Draft onboarding test: 12% completion rate
Ran 50 users through Draft’s onboarding flow. 12% made it to their first generated message.
That number is brutal. Out of every 100 people who open the app, 88 leave before they ever experience what it actually does.
Where they’re dropping
The mic permission prompt is the cliff. 38% of users bail right there — before they’ve typed a word, before they’ve seen the interface, before they have any reason to trust the app.
Here’s the problem: we’re asking for microphone access before we’ve given people a reason to care. The permission dialog appears, iOS shows the scary “Draft would like to access your microphone” prompt, and most people tap “Don’t Allow” on instinct.

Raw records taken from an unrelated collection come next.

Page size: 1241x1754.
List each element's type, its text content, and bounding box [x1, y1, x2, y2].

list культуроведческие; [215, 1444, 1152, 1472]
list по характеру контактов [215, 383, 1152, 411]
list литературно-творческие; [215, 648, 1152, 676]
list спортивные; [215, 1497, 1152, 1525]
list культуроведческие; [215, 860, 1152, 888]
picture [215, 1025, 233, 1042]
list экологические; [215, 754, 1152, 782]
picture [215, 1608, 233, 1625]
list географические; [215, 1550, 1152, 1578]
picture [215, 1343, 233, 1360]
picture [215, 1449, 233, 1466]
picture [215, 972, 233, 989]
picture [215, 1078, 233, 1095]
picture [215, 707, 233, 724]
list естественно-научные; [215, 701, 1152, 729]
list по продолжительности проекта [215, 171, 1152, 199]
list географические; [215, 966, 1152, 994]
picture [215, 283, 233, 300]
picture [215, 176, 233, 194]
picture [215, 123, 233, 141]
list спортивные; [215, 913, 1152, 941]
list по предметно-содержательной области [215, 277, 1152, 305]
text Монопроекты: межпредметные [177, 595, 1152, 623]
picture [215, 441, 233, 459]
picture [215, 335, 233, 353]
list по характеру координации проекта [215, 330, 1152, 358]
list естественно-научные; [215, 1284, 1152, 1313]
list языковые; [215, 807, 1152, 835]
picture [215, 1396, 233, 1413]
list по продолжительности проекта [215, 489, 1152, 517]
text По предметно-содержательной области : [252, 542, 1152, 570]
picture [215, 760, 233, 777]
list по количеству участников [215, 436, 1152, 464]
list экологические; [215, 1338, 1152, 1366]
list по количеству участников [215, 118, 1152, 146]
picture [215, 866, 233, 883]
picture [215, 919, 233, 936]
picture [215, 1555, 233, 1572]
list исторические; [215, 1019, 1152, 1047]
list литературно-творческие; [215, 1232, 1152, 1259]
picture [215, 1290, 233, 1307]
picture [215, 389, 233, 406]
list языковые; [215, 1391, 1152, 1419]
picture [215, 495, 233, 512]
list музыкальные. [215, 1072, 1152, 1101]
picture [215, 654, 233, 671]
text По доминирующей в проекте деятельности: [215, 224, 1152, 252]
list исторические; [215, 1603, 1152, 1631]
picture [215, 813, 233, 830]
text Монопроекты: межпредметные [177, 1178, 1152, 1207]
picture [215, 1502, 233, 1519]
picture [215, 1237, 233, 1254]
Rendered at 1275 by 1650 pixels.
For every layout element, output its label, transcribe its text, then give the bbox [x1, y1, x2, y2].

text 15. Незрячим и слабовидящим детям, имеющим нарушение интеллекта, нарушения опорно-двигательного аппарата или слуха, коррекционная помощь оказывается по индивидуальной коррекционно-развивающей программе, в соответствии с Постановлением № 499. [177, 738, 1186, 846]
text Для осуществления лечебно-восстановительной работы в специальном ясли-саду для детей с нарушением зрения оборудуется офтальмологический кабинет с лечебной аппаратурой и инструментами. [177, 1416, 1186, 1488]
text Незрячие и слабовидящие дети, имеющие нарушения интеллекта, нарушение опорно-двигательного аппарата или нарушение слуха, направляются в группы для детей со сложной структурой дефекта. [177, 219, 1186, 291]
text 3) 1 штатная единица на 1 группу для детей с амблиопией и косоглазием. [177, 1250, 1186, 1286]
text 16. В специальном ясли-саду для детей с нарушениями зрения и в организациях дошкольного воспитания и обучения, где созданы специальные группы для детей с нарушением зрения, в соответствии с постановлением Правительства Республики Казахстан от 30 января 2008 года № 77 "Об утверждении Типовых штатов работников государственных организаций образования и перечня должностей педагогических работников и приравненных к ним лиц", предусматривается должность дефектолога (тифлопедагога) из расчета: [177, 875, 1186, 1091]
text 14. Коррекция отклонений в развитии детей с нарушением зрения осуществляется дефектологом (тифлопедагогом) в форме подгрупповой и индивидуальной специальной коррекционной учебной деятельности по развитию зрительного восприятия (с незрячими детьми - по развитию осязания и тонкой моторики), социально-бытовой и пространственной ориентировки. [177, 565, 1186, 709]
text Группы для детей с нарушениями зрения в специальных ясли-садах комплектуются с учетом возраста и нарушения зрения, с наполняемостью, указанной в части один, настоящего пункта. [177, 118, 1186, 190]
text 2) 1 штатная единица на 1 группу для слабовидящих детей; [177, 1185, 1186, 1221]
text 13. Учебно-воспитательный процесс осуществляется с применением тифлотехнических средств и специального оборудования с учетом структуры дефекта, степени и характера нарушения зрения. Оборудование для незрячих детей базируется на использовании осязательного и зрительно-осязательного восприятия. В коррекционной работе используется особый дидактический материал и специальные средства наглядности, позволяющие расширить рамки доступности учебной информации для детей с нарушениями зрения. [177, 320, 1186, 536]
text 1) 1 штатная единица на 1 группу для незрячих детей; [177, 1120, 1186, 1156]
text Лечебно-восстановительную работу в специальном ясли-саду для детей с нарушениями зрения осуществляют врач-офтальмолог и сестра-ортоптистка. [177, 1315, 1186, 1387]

This isn’t a trust problem. It’s a sequencing problem.
The remaining dropoff is scattered across the rest of onboarding — a few people at the empty state, a few more at the first prompt screen. But nothing like that 38% cliff.
What this means
The core product works. The 12% who make it to their first generated message — they get it immediately. The feedback from that cohort is strong. So this isn’t a product problem, it’s a funnel problem.
The fix isn’t to remove the mic permission (we need it). The fix is to earn it first.
Show the voice-to-text working on a sample clip. Let people see the output before they’re asked to give anything up. Then ask for the mic.
This is a two-way door. Easy to test, easy to reverse. Next build adds a value-first onboarding flow before any permission prompt.
Red bar. But a useful one — now we know exactly where to look.